“I must fling myself down and writhe; I must strive with every piece of force I possess; I bruise and batter myself against the floor, the walls; I strain and sob and exhaust myself, and begin again, and exhaust myself again; but do I feel pain? Never. How can I feel pain? There is no place for it.”
― Harry Houdini
What does the word ‘broken’ mean to you?
What images does it conjure up in your mind’s eye?
Can you see it?
Can you feel it?
Can you capture it?
For me the word ‘broken’ conjures up breaking free from constraints. Whenever something breaks, whether it is within me or outside of me, I experience a sense of release, of freedom. Even if I was attached to something fragile which I wish had not broken. I am now free from the ties which bound me to it, which made me fear the possibility of it breaking, and live bound to that fear.
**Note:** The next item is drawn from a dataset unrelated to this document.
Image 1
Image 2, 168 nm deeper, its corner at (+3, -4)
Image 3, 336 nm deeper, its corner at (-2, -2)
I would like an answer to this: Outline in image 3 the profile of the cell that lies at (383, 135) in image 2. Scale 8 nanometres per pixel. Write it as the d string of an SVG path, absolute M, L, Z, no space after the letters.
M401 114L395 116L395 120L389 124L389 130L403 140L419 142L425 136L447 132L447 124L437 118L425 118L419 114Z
“If I am what I have, and I lose what I have, who then am I?”
― Erich Fromm
Breaking free from the constraints of life is one of the guilty pleasures of living.
Modern life can feel as though it shackles us to things, ideas, or ideas of things, and what having those things and ideas can give us.
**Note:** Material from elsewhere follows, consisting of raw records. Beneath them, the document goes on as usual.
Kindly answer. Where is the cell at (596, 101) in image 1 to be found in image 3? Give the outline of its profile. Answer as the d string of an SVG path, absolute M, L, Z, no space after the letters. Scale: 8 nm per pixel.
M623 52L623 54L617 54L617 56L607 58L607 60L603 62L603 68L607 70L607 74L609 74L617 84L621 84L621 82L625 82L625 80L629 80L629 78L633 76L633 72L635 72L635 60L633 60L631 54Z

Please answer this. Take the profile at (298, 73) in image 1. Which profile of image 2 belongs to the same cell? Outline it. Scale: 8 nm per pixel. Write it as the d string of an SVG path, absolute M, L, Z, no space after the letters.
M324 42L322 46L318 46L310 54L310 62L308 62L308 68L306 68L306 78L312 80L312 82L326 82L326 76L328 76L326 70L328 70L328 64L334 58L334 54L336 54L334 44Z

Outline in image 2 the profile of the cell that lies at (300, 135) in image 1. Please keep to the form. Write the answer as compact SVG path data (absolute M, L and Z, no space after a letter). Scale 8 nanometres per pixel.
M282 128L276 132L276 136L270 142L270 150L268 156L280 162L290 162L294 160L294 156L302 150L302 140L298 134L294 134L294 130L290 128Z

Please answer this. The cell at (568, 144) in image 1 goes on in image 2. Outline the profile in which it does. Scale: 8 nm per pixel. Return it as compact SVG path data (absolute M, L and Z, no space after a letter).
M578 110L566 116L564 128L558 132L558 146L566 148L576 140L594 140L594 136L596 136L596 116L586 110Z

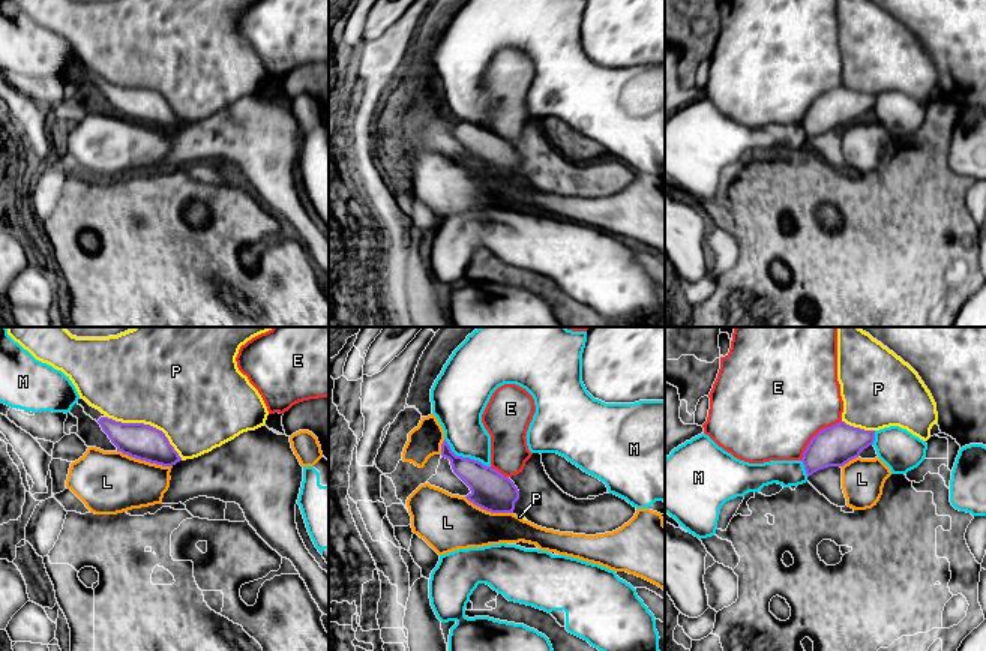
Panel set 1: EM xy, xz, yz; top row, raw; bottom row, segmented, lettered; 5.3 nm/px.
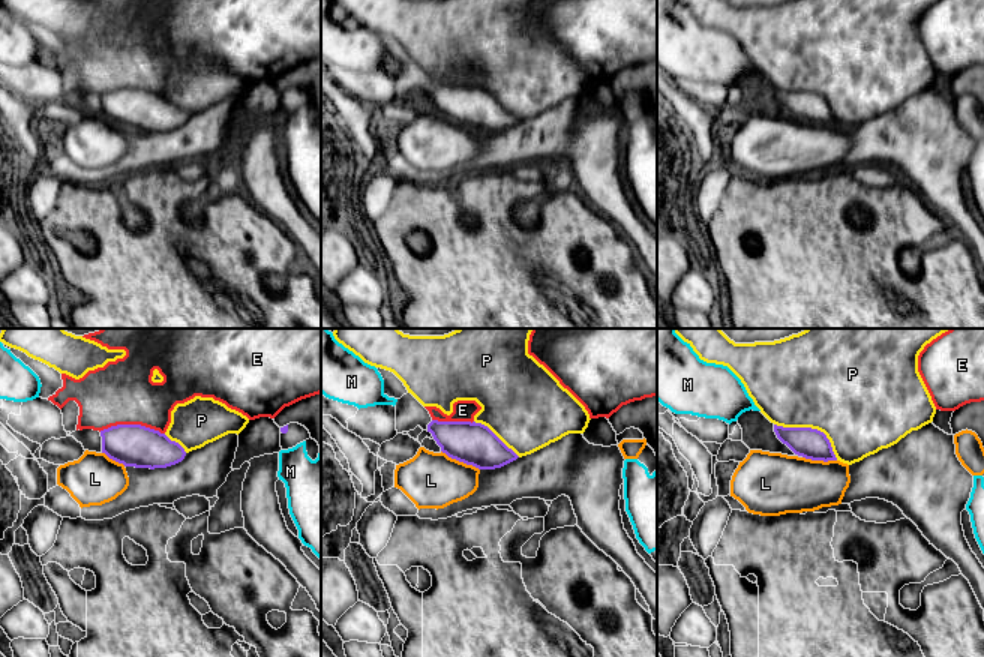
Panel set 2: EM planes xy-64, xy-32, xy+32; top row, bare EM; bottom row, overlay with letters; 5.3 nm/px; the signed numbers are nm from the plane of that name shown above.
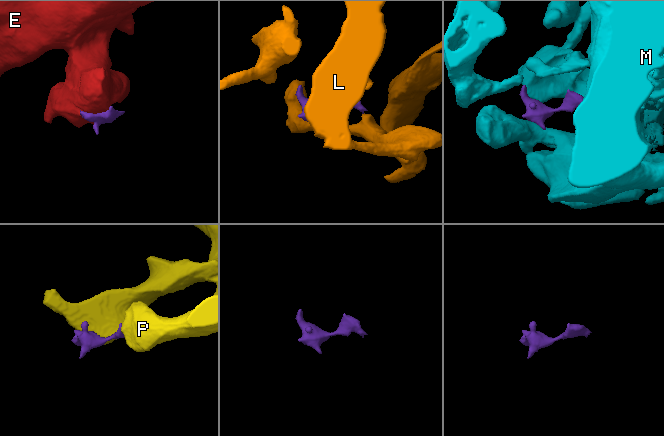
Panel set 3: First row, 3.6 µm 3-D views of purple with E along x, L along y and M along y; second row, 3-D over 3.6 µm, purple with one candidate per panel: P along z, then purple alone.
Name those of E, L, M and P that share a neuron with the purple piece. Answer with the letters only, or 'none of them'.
none of them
Want freedom? Then bind yourself to the pursuit of it which will never give you what you pursue because to obtain it you have to encumber yourself with its accessories.
That’s the concept I had in mind when I offered myself up as the background for the image whose subject is the shackles, which Stephen and I collaborated on for – Something Broken.
Stephen was in charge of taking the shots, and what happened to them once they were taken. When he shared the final photograph with me, I felt constrained by having to have an opinion about it.
I wanted, yet again, to break free rather than be broken by the shackles of needing to choose between to like or not to like.
Sometimes I am in the in between. Ambiguously ambidextrous about opinion. The escape artist’s preferred status.
However, in this case, I love it!
“Reality doesn’t impress me. I only believe in intoxication, in ecstasy, and when ordinary life shackles me, I escape, one way or another. No more walls.”